El otro día, leía la entrevista que le hacía un periodista al director de la película Mensaje en una botella. No recuerdo el nombre de este señor. Hablaba de su admiración por su gran amigo Newman. Lo íntegro que era, lo cercano, su maravillosa humanidad. Contaba anécdotas del rodaje. Un día, ensayando una escena, el asistente de dirección gritó para inciar:"silencio!". Newman se le acercó y le dijo:"Bruce, es cierto que el silencio es importante para el trabajo de actor, pero, por qué no intentas lograr el silencio sin gritos.?
No tenía ninguna clase de divismo, el propio Costner era mucho más exigente que él.
Creo que el cine, además de perder a un gran actor, perdió a un gran ser humano. Los que me conocen saben de mi amor por este hombre. Era tan guapo o más por dentro, como lo fue por fuera.

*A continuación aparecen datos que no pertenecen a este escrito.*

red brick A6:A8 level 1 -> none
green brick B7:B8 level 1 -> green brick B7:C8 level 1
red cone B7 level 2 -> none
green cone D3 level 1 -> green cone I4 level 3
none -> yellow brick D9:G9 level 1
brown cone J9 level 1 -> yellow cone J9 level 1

Gracias por recordarlo en tu blog.

Gema

César Bardés dijo...

Siempre hay una anécdota que me ha gustado sobre Newman. Cuando hay una película que contiene una escena de plano-contraplano entre dos o más personajes, lógicamente, se ruedan todos los planos de uno y luego los de otro. Las contestaciones no las suele dar el otro actor sino que suele leerlas la "script" que suele tener un tono de voz más bien monótono que no ayuda en nada a la interpretación del actor al que se le están tomando los planos. Bueno, pues en "Harper, investigador privado", William Goldman, el guionista, relata cómo Newman siempre daba la réplica para sacar lo mejor del otro actor. Tanto es así que hay una escena en la que Newman mantenía un largo diálogo con Robert Wagner y Newman aportó tanto en las réplicas para lograr la máxima intensidad de Wagner que, al final de la escena, se puede apreciar cómo llora...con lágrimas de verdad. El propio William Goldman asegura que nunca ha vuelto a ver nada igual, tanta generosidad en una estrella y que la interpretación de Wagner (un actor claramente mediocre) fue una de las mejores que había visto nunca en una escena. Así era Paul Newman, generoso, brillante, un punto amargo, muy gamberro, le gustaban las cervezas y los coches y tenía una personalidad muy compleja que él mismo llegó a dominar muy bien. Creo que él y Kirk Douglas han sido los últimos grandes que nos han quedado vivos. Ahora ya sólo tenemos a Kirk y ni siquiera por mucho tiempo.